Would I Have Chosen Differently?

  Lori-Lou
Ontario,  Canada
 
  My name is Lori-Lou.  I grew up in a Catholic family and had a reputation for being a good girl.  I loved children, animals, nature, and I wanted to one day be a mom.  In 11th grade  I started to date my first boyfriend.  Despite my desire to wait for marriage, over the course of a few months our intimacy level slowly increased, and we became sexually active.  Soon I was pregnant.  I was very afraid of what people would think of me, of disappointing my parents, but mostly of what would become of the rest of my life.  I decided right away to have an abortion, and the people in my life who knew went along with the idea and didn’t offer any alternatives.  I wonder now if someone had encouraged me to consider adoption would I have chosen differently.
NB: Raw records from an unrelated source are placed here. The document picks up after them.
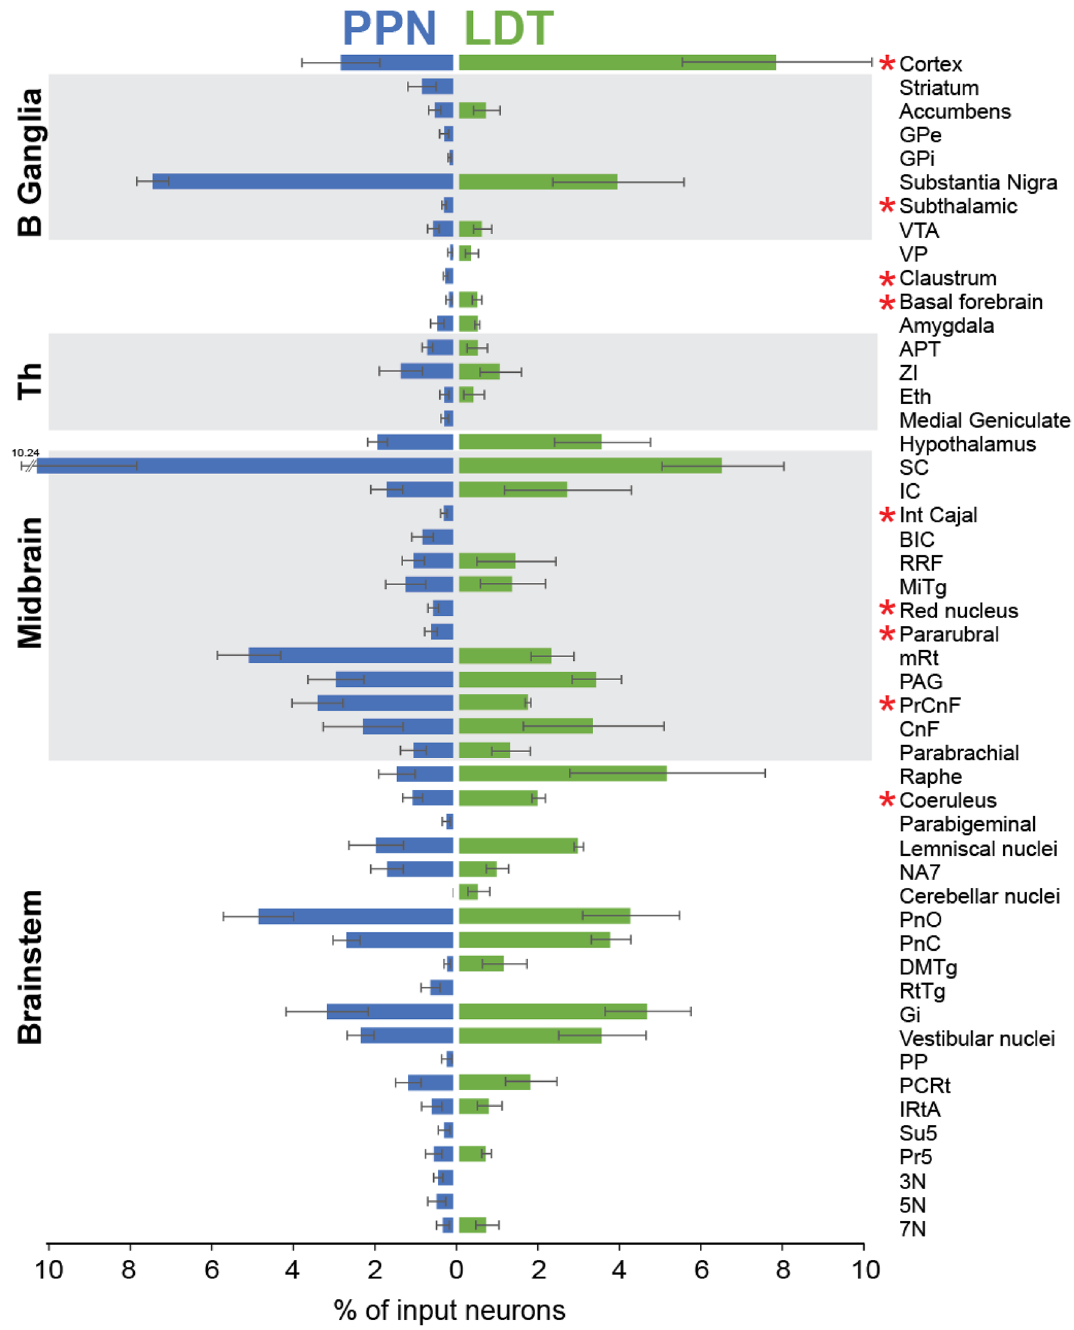
Figure 3. Major input structures to the cholinergic neurons of the PPN and LDT. Histogram showing the percentage of eGFP + input (transsynaptically-labeled) neurons after injections of modified rabies virus in the PPN and LDT. The percentage is normalized by the total number of input neurons and the structures were organized in functional areas. Two-sided t tests were used to compare differences between the number of input neurons to the PPN and LDT from all structures (*P ≤ 0.05). Mean ± SEM (PPN n = 6 rats; LDT n = 3 rats). See list of abbreviations in Table Compared to the PPN-injected animals, LDT-injected animals showed half of the input neurons in the SN (3.855% ± 1.6; 62.66 ± 9.83 neurons), although the difference was not significant (P = 0.07). Similarly, the globus pallidus pars interna (GPi) and the subthalamic nucleus (STN) provide more input neurons to the PPN than the LDT (two-tailed t tests, GPi P = 0.086, STN P = 0.01). In contrast, the largest source of inputs to the LDT was the cerebral cortex (7.73% ± 2.31; 122 ± 24.9 neurons) and this is in stark contrast to the PPN (2.76 ± 0.95; 99.33 ± 22 neurons; two-tailed t test P = 0.047). Another important input region to the LDT was the raphe (5.05% ± 2.38, 86 ± 34 neurons), which included the dorsal raphe (DR), with its ventral and dorsal segments, and the median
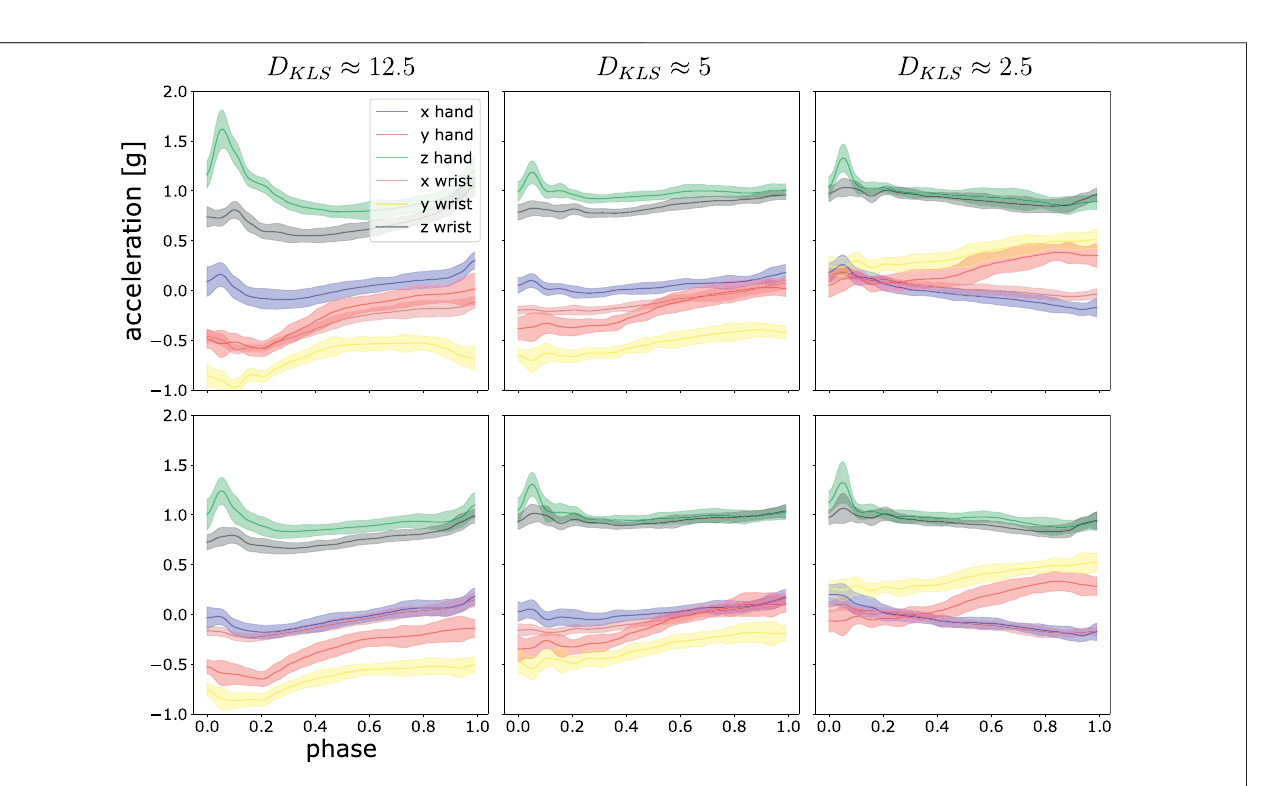
Frontiers in Robotics and AI |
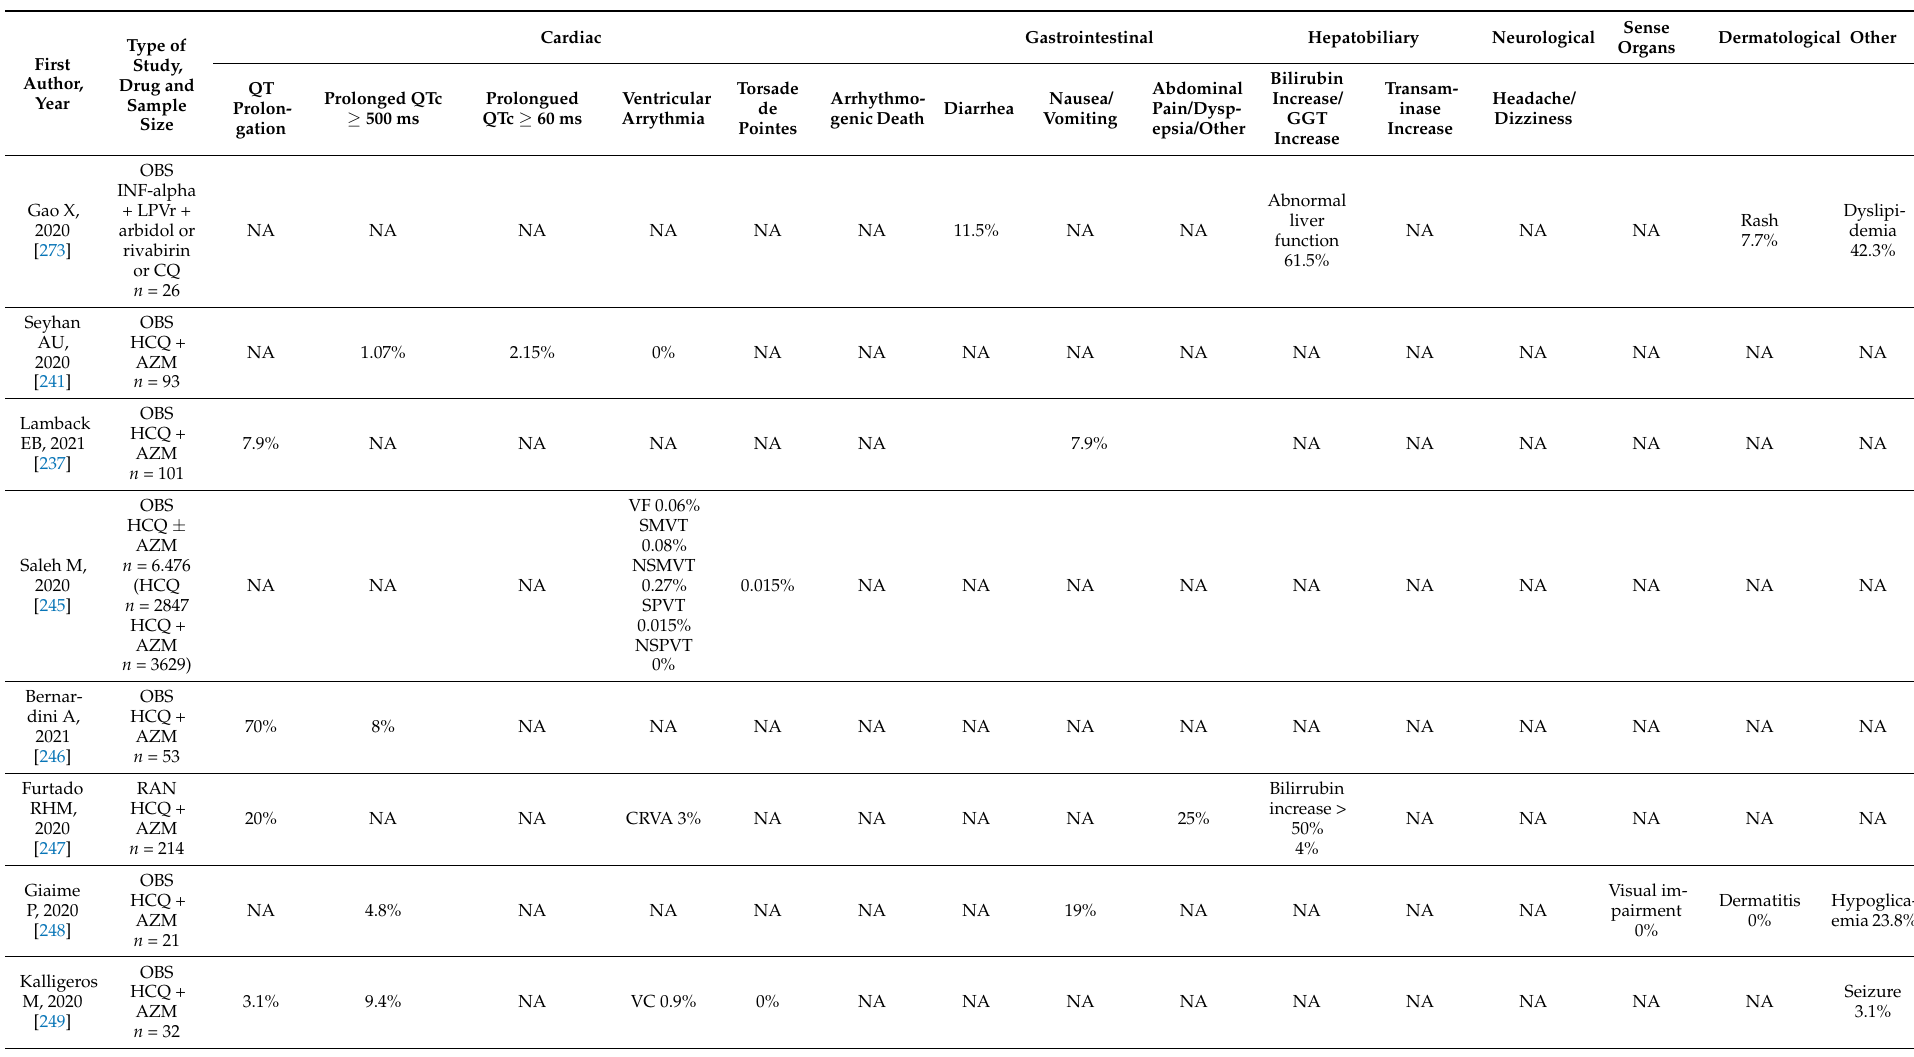
Table 8. Adverse effects of CQ or HCQ in combination with other drugs used to treat COVID-19 reported in observational and randomised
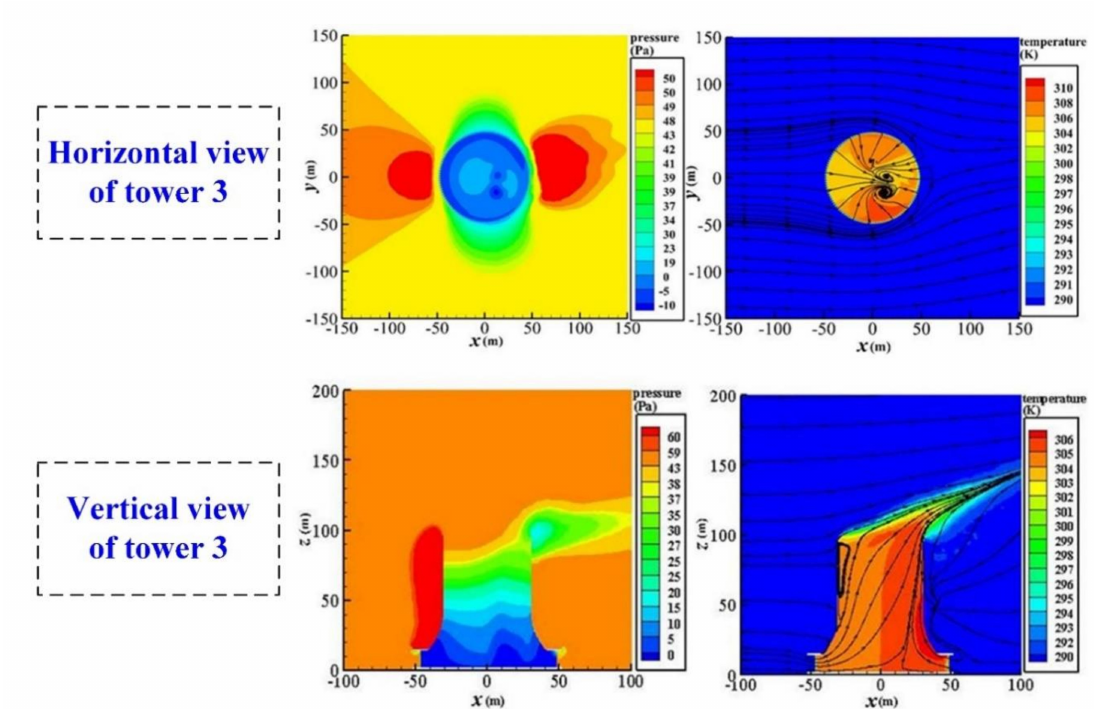
Figure 12. Air variable contours for steel-truss NDDCS with hyperbolic/cylindrical tower configuration at design crosswind of 4 m/s.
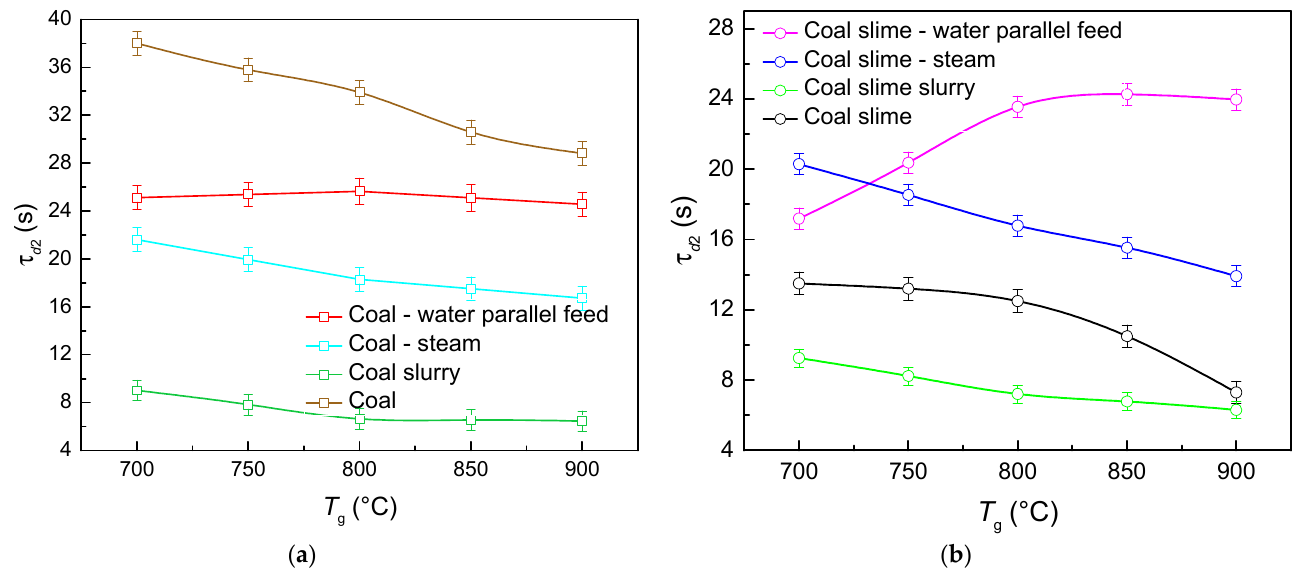
Figure 5. Heterogeneous ignition delay times of fuels based on bituminous coal ( a ) and coal slime ( b ) when varying the method of introducing the components and temperature into the combustion chamber.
I was 16 years old, and I had an abortion.  I was very nervous waiting at the hospital and was relieved to be put to sleep for the procedure.  My boyfriend was there with me at the time supporting me, and I felt relieved when it was over.  I did not ever want anyone to know I had an abortion, and I was ashamed, so I decided not to tell a soul.  During the years afterward, my attitude changed about many things.  I stopped believing in God and decided that “each to his own” was my belief system.  I was not going to get married or have children, but now my ambition was to pursue a career and live the high life.  I was also full of anger and had a low self-esteem.  

When I was 21 I went on a youth retreat called “Search,” where I accepted God’s and forgiveness for me.  I soon started working as a leader on those retreats where I told my abortion story to encourage people to confess their sins (because if I can be forgiven for this so can you for anything).  That was the beginning of my healing process.  I started returning to my true self again, to the person God created me to be, someone who loves God, children, animals, and nature.

Many years later I was a participant on Rachel’s Vineyard retreats for post abortive healing (twice).  That was where I experienced a whole bunch more healing, especially from my anger.  I still have room for more growth and healing, but I am well on my way thanks to God.  Currently I am very blessed to have a wonderful husband and four children (all boys) who are here with me today.

My hope today is for people to know about the negative effects caused by abortion, which I have personally experienced, and I pray that we can lovingly work to help people choose life.